TEXT BLOCK
** start **

What a huge bathroom, I would like to have one :smiley:

Good job !!

Can i know how did you do the celling lights i have struggle do to something similar Please ^^

Stunning work. Really, really nice job. I’m going to give you advice from the perspective of a photographer - once you get to this level technically, really the easiest way to improve is take inspiration from other related fields.

If I was shooting this as a real bathroom, the camera position and field of view is perfect. The amount of ‘clutter’ is just right, enough to make it believable. The depth of field is about right, maybe marginally too open (this looks about f/8 if the scene scale is correct) since the bath is noticeably soft, but for a render, the extra softness doesn’t hurt.

Which brings me to my final point. The biggest giveaway for all interior renders like this is the impossible ‘quality’ of the lens. There are so many things going on in a lens to try simulate them all, but in a contrasty scene like this, there’ll always be some flare or ‘bloom’ as it is called in CG. This can be combined with a tight but strong blur as well, to give a much more realistic (albeit less punchy) image. The best way to do this is to export your render in an HDR format like EXR, bring it into photoshop as 32bit, duplicate, Gaussian blur the duplicate layer by an amount, then lower the opacity (optionally change blending mode to Add for a slightly different effect). If you do that, the presence of the lights will stand out much more.

One other minor thing for post processing, as mentioned in the feedback thread, it seems too dark - this is because most interior photographs are brightened after the fact. Bringing the midtones up a notch will give you a more clean and pure look more like many bathroom photos you’ll see.

But, truly outstanding work. Great job.

Note about the denoiser: Yes, you’re right, it will ruin the quality if there isn’t enough samples there. It really shouldn’t be used to reduce the time of your final render, but instead to clean up any minor noisy patches you have in an otherwise clean render - if so it has much more information to work with and won’t take out any detail you want.

Thank you very much!

** end **

WRITTEN EXERCISE A
In the comments on the bathroom render, what f-number does the photographer estimate for the depth of field?
The comments on the bathroom render and the rows that follow are separate material.

THE RECORDS
** start **

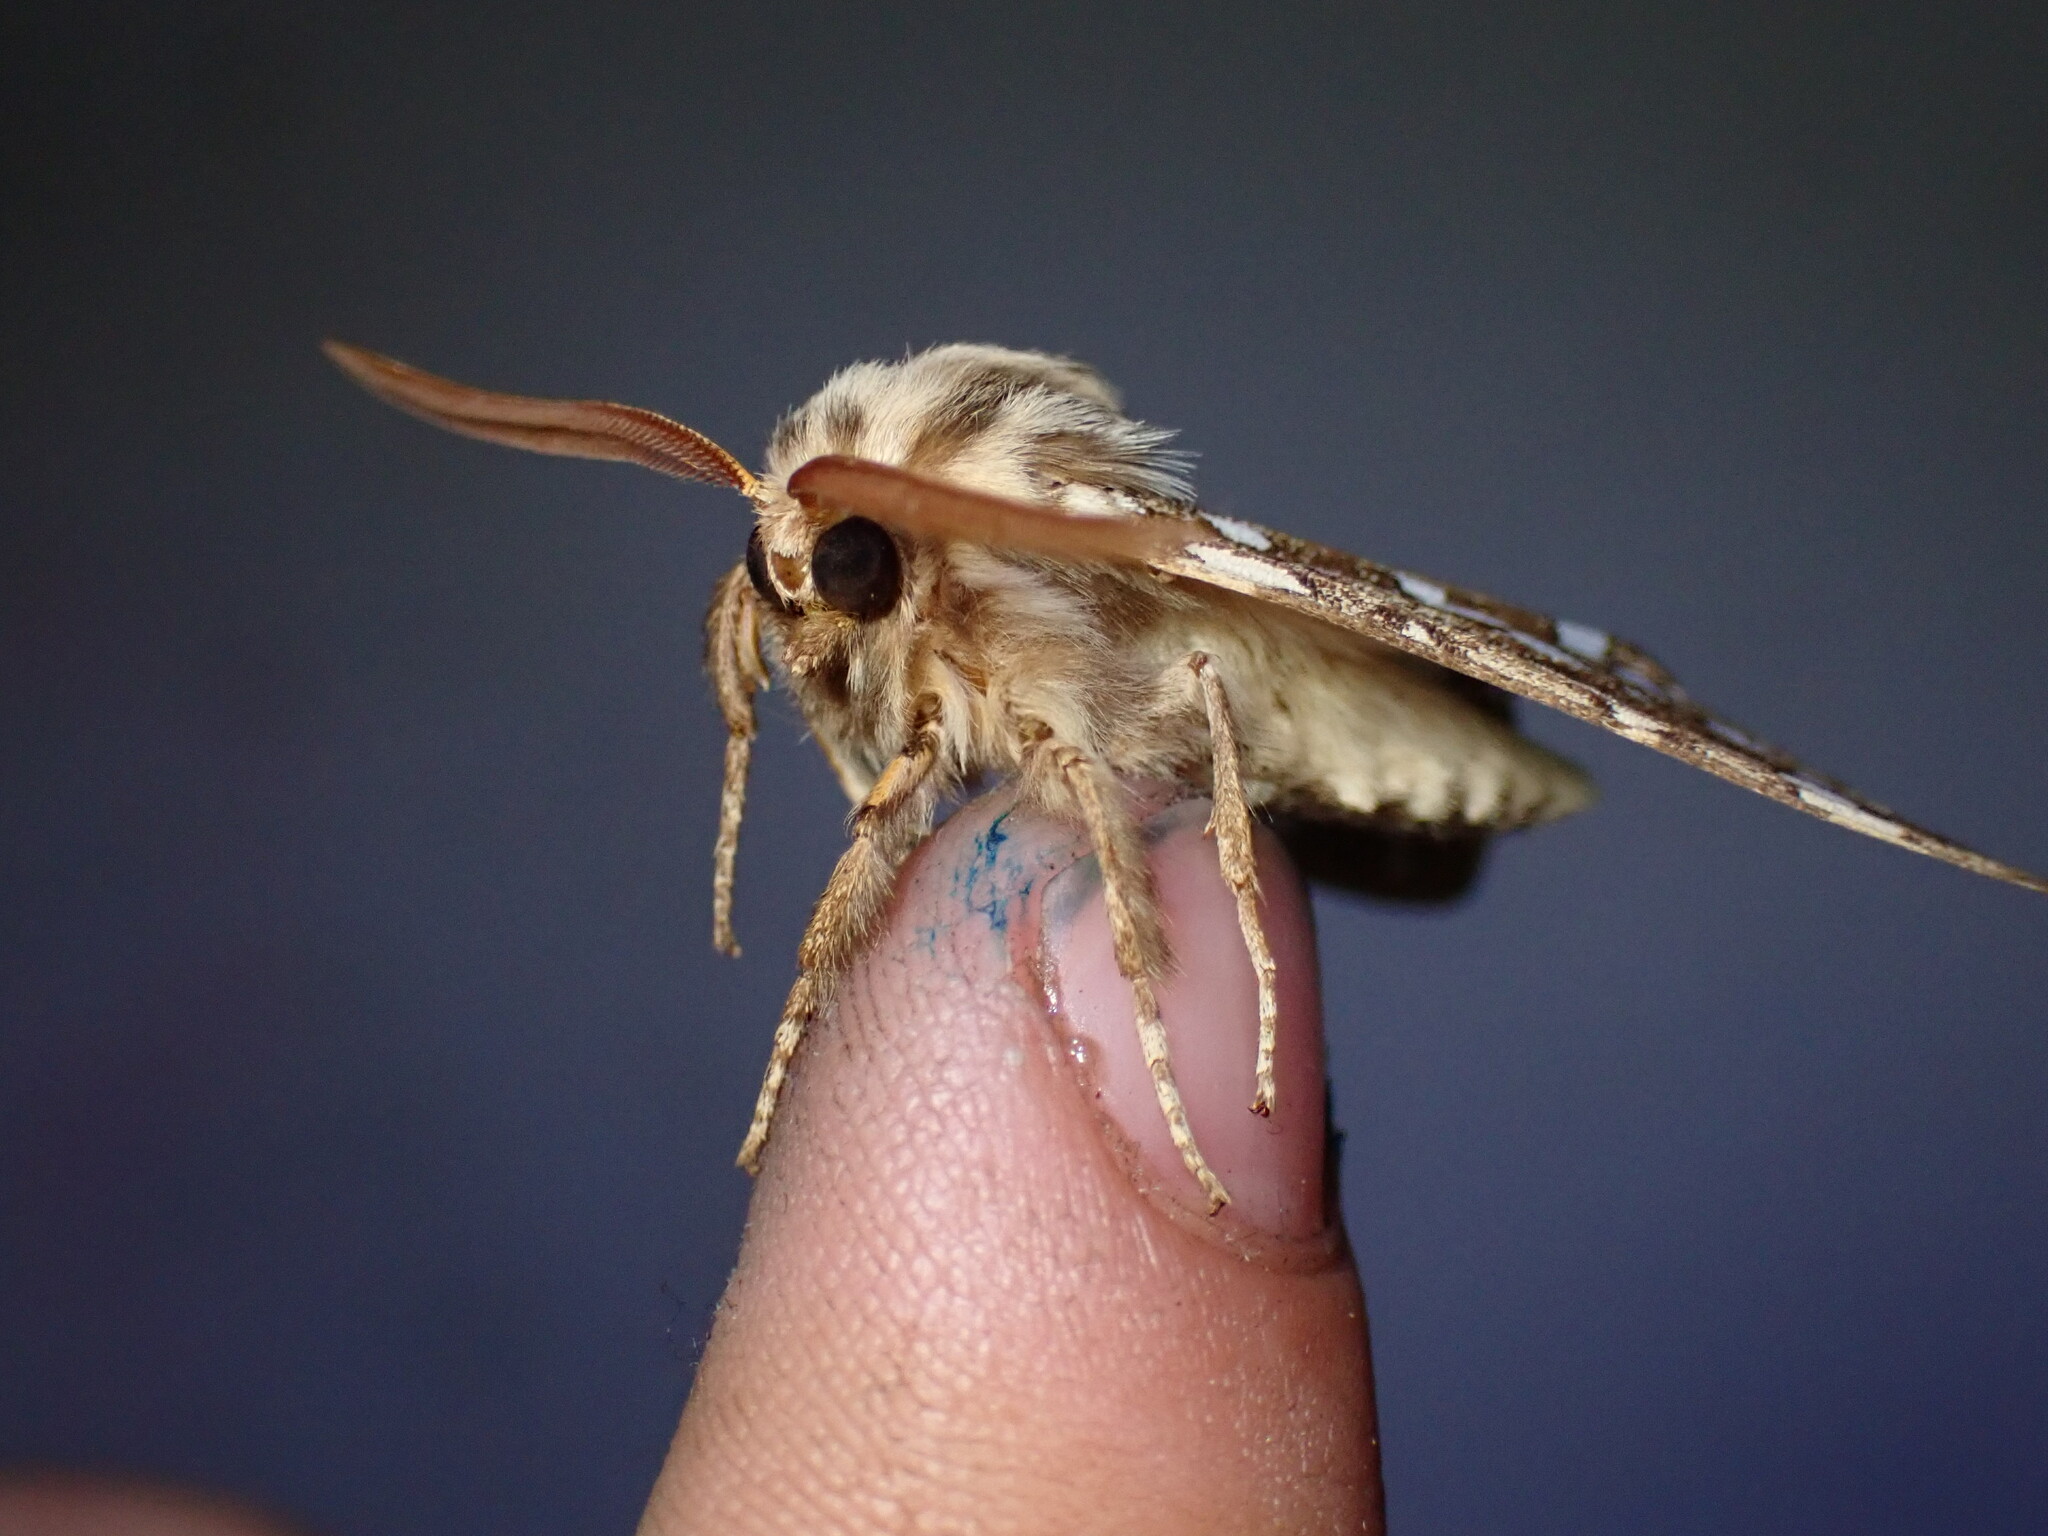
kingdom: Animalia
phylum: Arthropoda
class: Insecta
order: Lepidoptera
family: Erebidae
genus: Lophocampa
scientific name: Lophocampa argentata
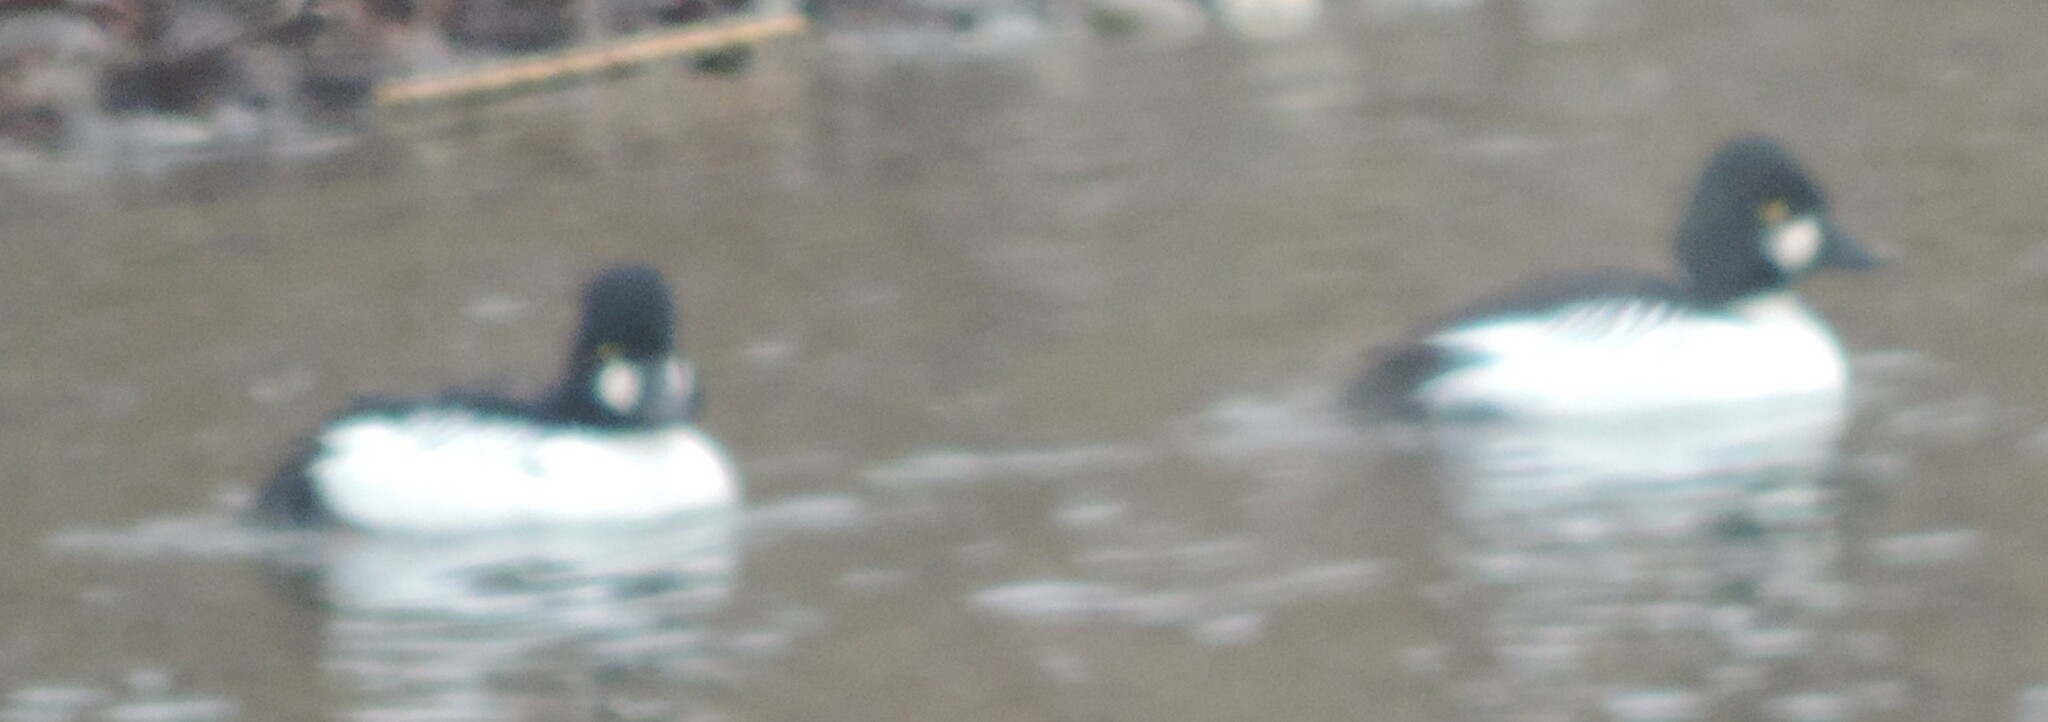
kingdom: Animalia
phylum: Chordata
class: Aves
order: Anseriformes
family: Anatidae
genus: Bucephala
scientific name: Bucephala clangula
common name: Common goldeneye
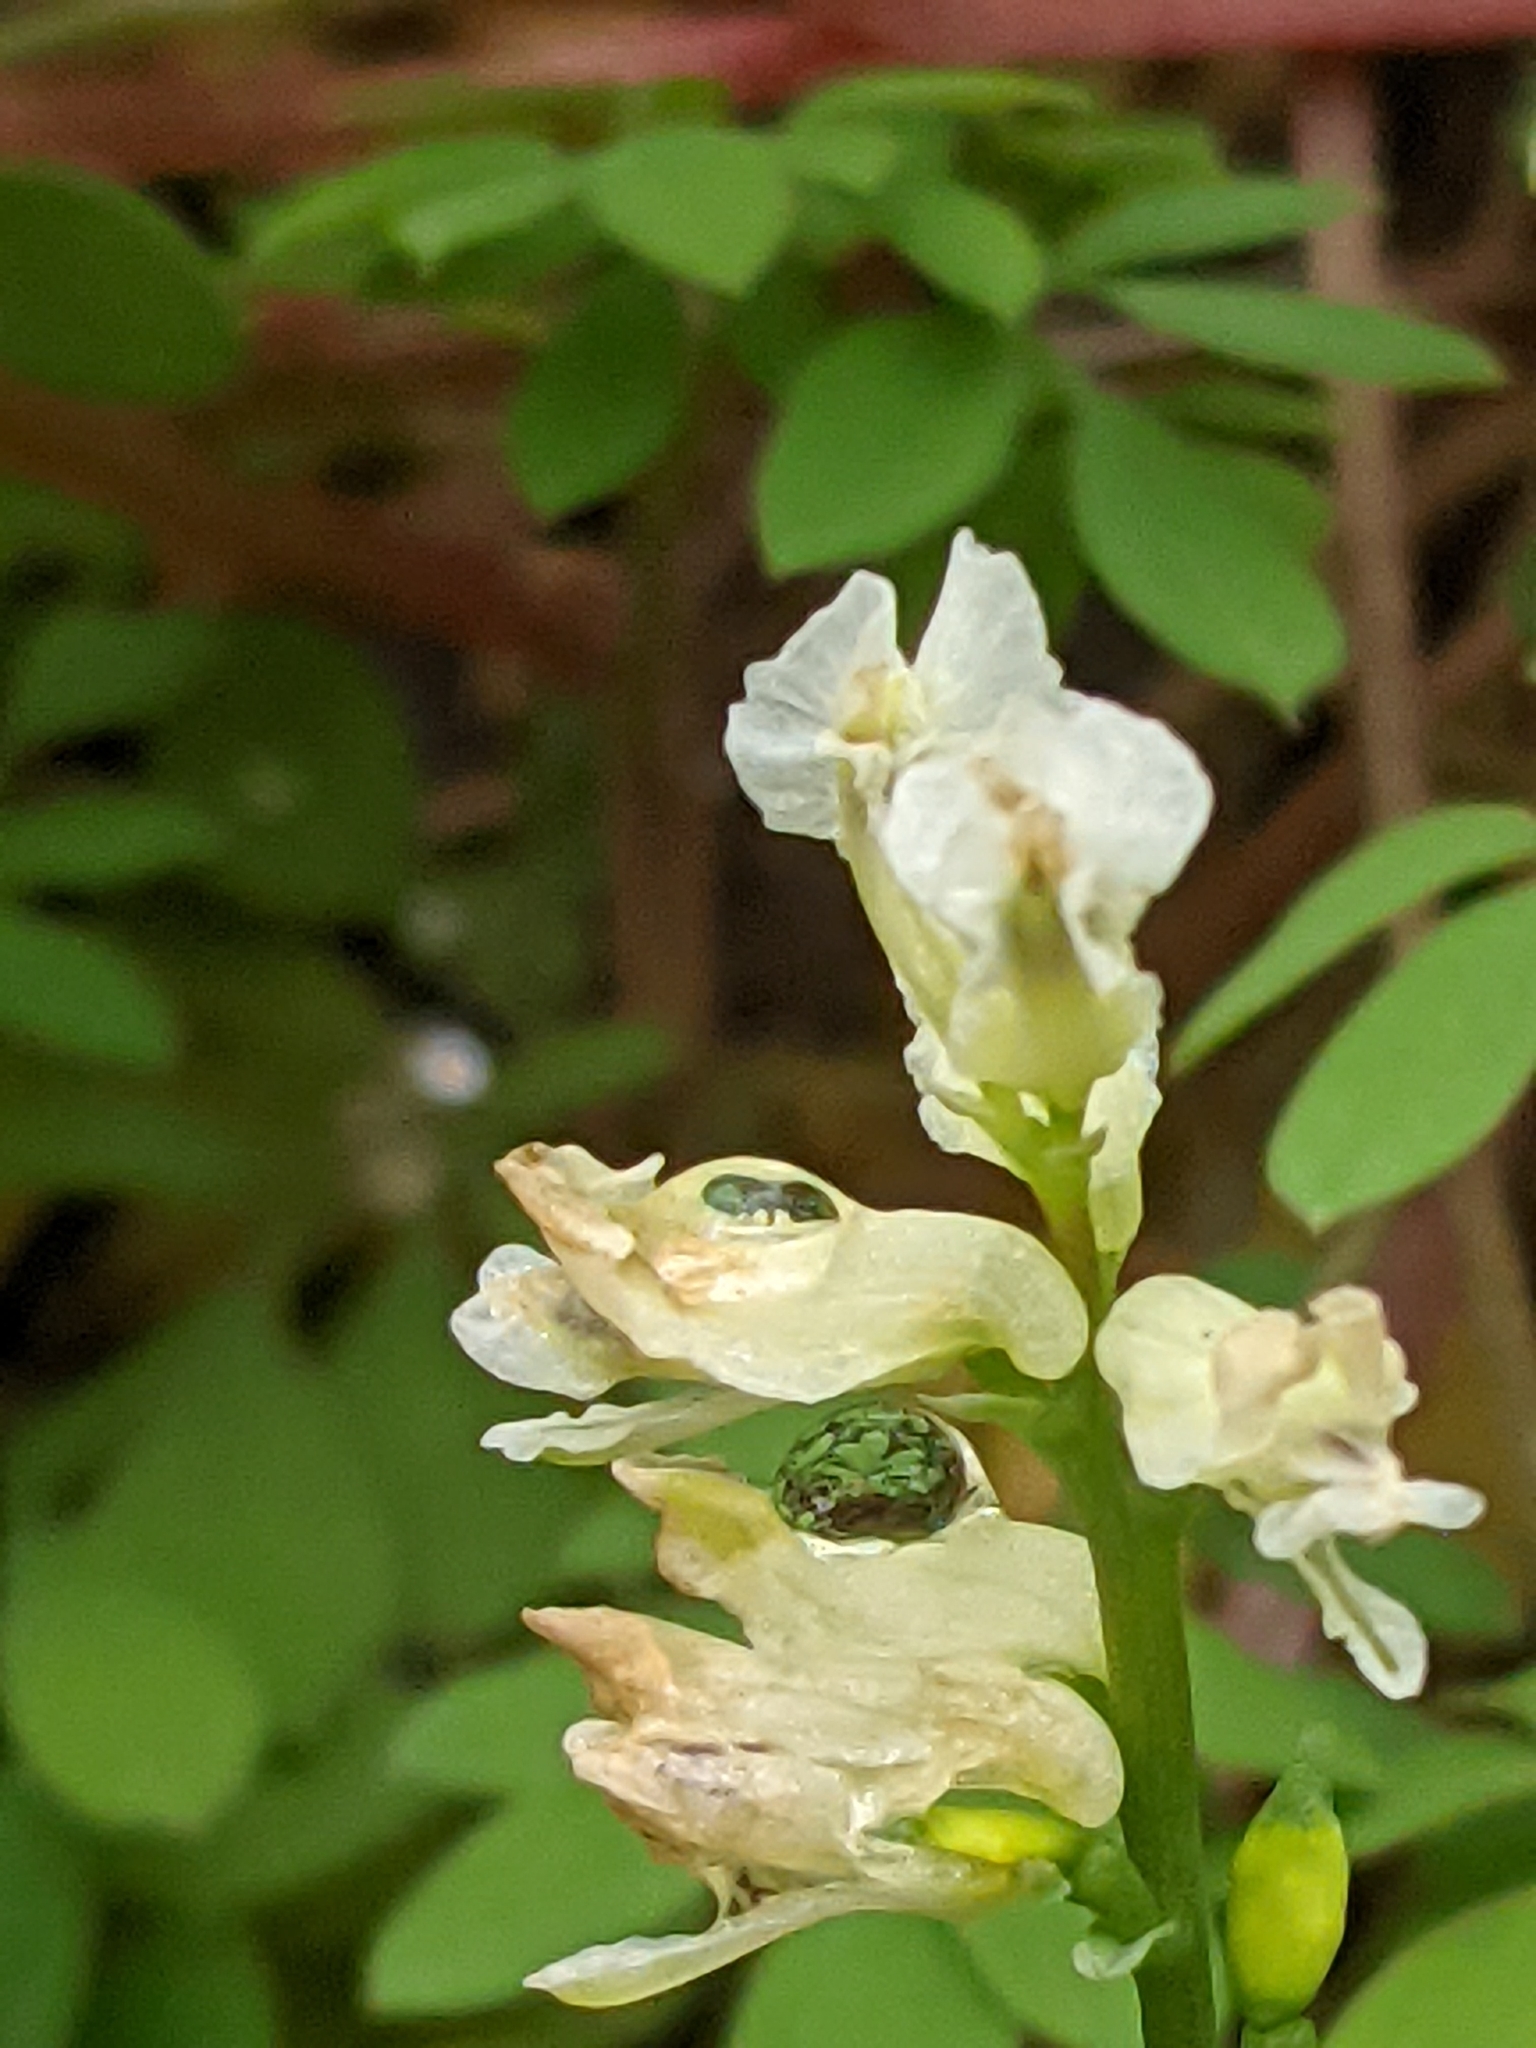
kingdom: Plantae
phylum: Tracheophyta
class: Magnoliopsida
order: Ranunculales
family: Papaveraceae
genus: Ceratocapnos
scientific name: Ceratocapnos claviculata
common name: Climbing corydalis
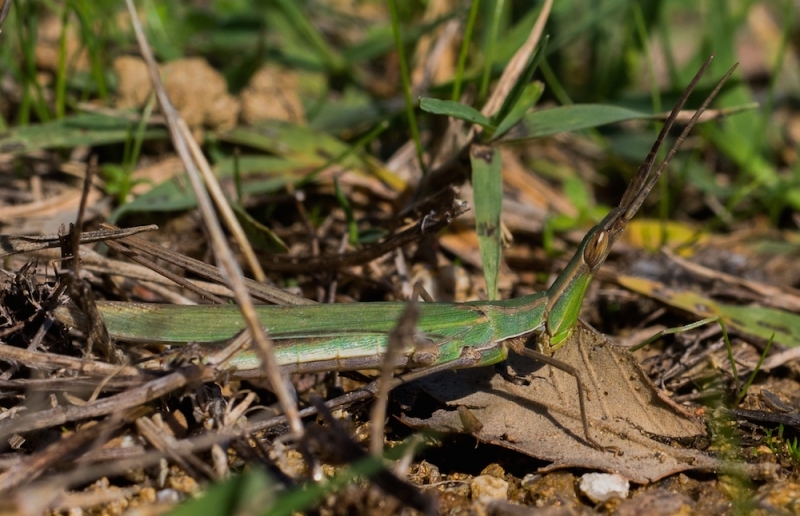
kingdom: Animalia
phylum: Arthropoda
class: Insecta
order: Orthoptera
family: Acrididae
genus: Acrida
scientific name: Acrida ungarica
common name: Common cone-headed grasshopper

** end **

WRITTEN EXERCISE B
Change "phylum" to "division" in the rows from their start through the line holding "genus: Ceratocapnos", inclusive, and give only those lines with everything else the same. Leave the pictures out.

TASK SOLUTION A
About f/8.

TASK SOLUTION B
kingdom: Animalia
division: Arthropoda
class: Insecta
order: Lepidoptera
family: Erebidae
genus: Lophocampa
scientific name: Lophocampa argentata
kingdom: Animalia
division: Chordata
class: Aves
order: Anseriformes
family: Anatidae
genus: Bucephala
scientific name: Bucephala clangula
common name: Common goldeneye
kingdom: Plantae
division: Tracheophyta
class: Magnoliopsida
order: Ranunculales
family: Papaveraceae
genus: Ceratocapnos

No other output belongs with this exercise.